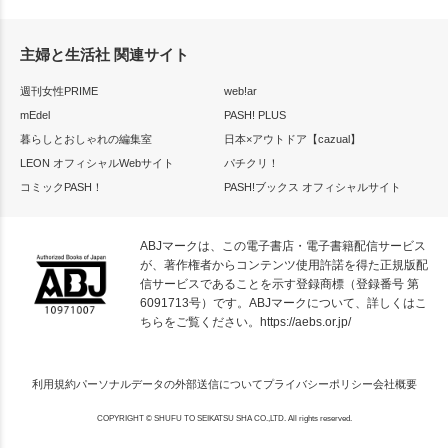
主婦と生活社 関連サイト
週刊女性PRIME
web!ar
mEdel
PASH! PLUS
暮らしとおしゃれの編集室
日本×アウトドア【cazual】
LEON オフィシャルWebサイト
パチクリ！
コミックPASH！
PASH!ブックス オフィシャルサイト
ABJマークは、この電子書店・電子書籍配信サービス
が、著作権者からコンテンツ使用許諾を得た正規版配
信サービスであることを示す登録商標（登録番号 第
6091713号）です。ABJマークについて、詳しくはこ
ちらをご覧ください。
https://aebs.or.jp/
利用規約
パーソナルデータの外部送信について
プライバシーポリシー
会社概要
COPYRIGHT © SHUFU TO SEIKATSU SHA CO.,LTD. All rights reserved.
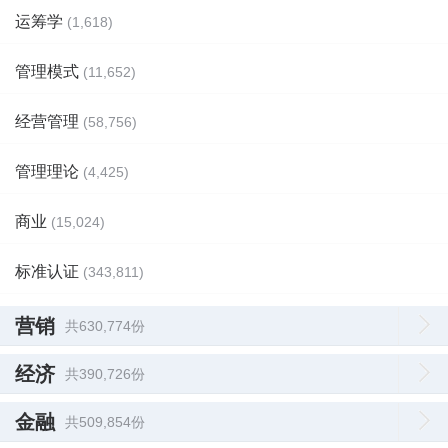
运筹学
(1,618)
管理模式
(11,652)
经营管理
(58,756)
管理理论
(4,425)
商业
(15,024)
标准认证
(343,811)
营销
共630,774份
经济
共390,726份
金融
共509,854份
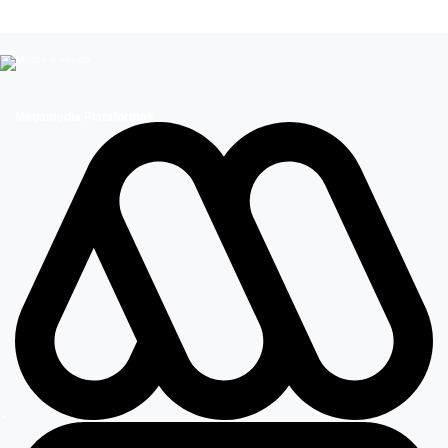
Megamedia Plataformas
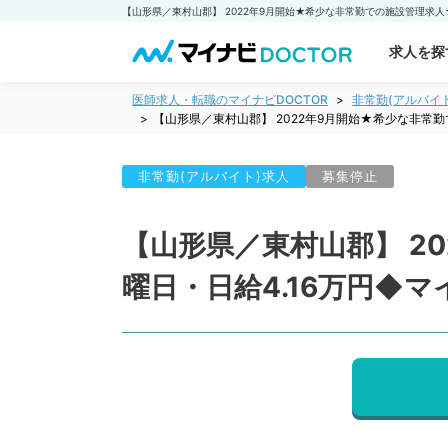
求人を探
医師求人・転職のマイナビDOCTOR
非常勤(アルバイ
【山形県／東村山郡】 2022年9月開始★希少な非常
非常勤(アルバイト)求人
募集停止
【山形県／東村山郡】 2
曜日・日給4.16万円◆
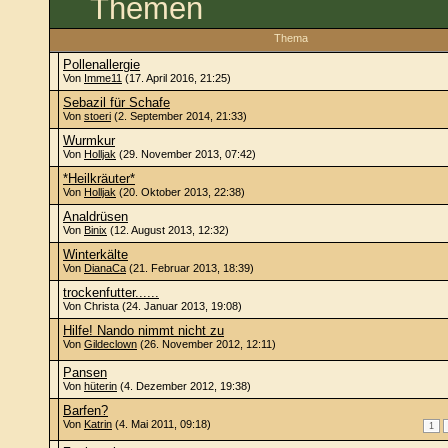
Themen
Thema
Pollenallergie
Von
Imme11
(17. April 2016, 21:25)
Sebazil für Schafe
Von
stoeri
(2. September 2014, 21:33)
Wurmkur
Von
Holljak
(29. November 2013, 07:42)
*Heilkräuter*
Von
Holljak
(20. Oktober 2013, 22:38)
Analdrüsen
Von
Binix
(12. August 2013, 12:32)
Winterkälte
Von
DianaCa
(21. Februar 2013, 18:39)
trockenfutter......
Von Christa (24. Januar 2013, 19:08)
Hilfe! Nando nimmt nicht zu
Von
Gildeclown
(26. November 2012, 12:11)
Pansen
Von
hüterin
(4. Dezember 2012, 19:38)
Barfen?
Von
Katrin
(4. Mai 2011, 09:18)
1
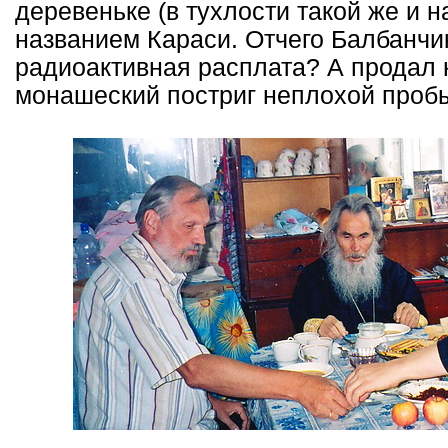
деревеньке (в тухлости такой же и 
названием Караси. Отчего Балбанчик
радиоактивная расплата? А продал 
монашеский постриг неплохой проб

◇ ◇ ◇ ◇

TASK :: Without the pictures, copy out each entry exactly as it stands.

RESPONSE AREA ::
主婦と生活社 関連サイト
週刊女性PRIME
web!ar
mEdel
PASH! PLUS
暮らしとおしゃれの編集室
日本×アウトドア【cazual】
LEON オフィシャルWebサイト
パチクリ！
コミックPASH！
PASH!ブックス オフィシャルサイト
ABJマークは、この電子書店・電子書籍配信サービス
が、著作権者からコンテンツ使用許諾を得た正規版配
信サービスであることを示す登録商標（登録番号 第
6091713号）です。ABJマークについて、詳しくはこ
ちらをご覧ください。
https://aebs.or.jp/
利用規約
パーソナルデータの外部送信について
プライバシーポリシー
会社概要
COPYRIGHT © SHUFU TO SEIKATSU SHA CO.,LTD. All rights reserved.
运筹学
(1,618)
管理模式
(11,652)
经营管理
(58,756)
管理理论
(4,425)
商业
(15,024)
标准认证
(343,811)
营销
共630,774份
经济
共390,726份
金融
共509,854份
Megamedia Plataformas
求人を探
医師求人・転職のマイナビDOCTOR
非常勤(アルバイ
【山形県／東村山郡】 2022年9月開始★希少な非常
非常勤(アルバイト)求人
募集停止
【山形県／東村山郡】 2
曜日・日給4.16万円◆
Themen
Thema
Pollenallergie
Von
Imme11
(17. April 2016, 21:25)
Sebazil für Schafe
Von
stoeri
(2. September 2014, 21:33)
Wurmkur
Von
Holljak
(29. November 2013, 07:42)
*Heilkräuter*
Von
Holljak
(20. Oktober 2013, 22:38)
Analdrüsen
Von
Binix
(12. August 2013, 12:32)
Winterkälte
Von
DianaCa
(21. Februar 2013, 18:39)
trockenfutter......
Von Christa (24. Januar 2013, 19:08)
Hilfe! Nando nimmt nicht zu
Von
Gildeclown
(26. November 2012, 12:11)
Pansen
Von
hüterin
(4. Dezember 2012, 19:38)
Barfen?
Von
Katrin
(4. Mai 2011, 09:18)
1
деревеньке (в тухлости такой же и 
названием Караси. Отчего Балбанчик
радиоактивная расплата? А продал 
монашеский постриг неплохой проб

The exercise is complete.